In order to help reset the room and allow those groups who took longer to discuss or write the problem statement (and to increase the empathy building of this activity), ask all pairs to pass their problem statement clockwise, so each pair has a new problem statement from a nearby group.

Yes, some students will be a little frustrated that they don't get to build their own solution, but they are usually even more excited to find out what their new problem is!

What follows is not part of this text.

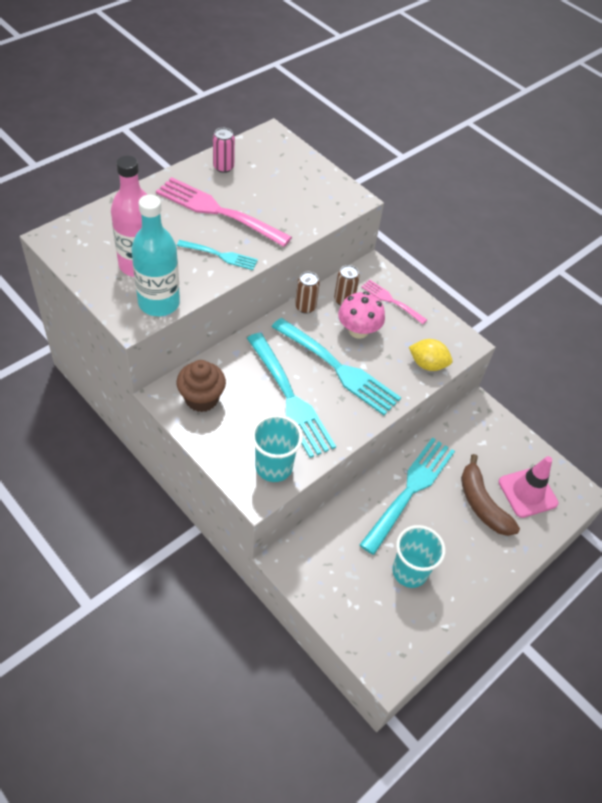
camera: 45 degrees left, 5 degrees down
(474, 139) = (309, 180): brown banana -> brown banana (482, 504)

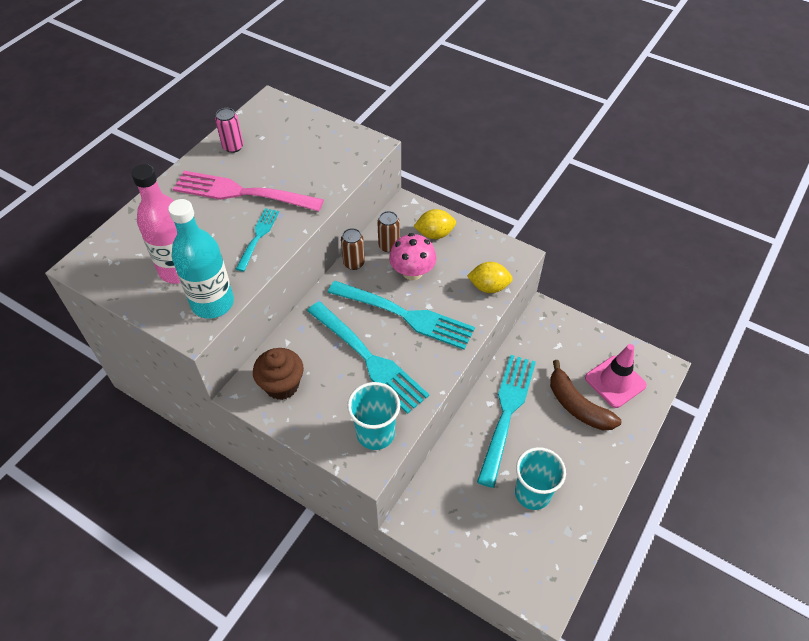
camera: 10 degrees left, 0 degrees up
(219, 255) = (258, 237): turquoise fork -> turquoise fork turned 75 degrees counterclockwise
(392, 301) = (434, 234): pink fork -> yellow lemon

Step 5: Step 5: Solving the Mad Libs Problem Statement

Give pairs a certain amount of time to solve the problem. After about 5 minutes (or even sooner depending on the age), a pair will say they're finished. At that point, you can stop the class for a 30 seconds to invite all groups to be creative in how their solution is made. If they're solving for a dog, what can they do to make the solution more attractive to a dog? If it's for a person, how can they make it more appealing to that's person's preferences? (This may mean pairs have to ask the original pair for more context about the character.)

Allow access to all the rapid-prototyping or arts & crafts materials you brought out for this project.

Step 6: Step 6: Sharing Projects

Ask every pair to stand up, read their problem statement (aka Mad Libs) and share their solution and how it solves the problem.

Often students will wish they had more time. You can also invite pairs to share what they would do to add to the solution if they had more time or materials.

Step 7: Step 7: Reflection

As with the end of many activities, this can be a perfect time for a written reflection, focused on whatever aspects you'd like to emphasize, including collaboration, grit, the science behind the materials, or what else they'd like to do with the materials in the future.

You can use this same structure to introduce a number of other materials. Feel free to edit the PDF and change it to another material with other constraints!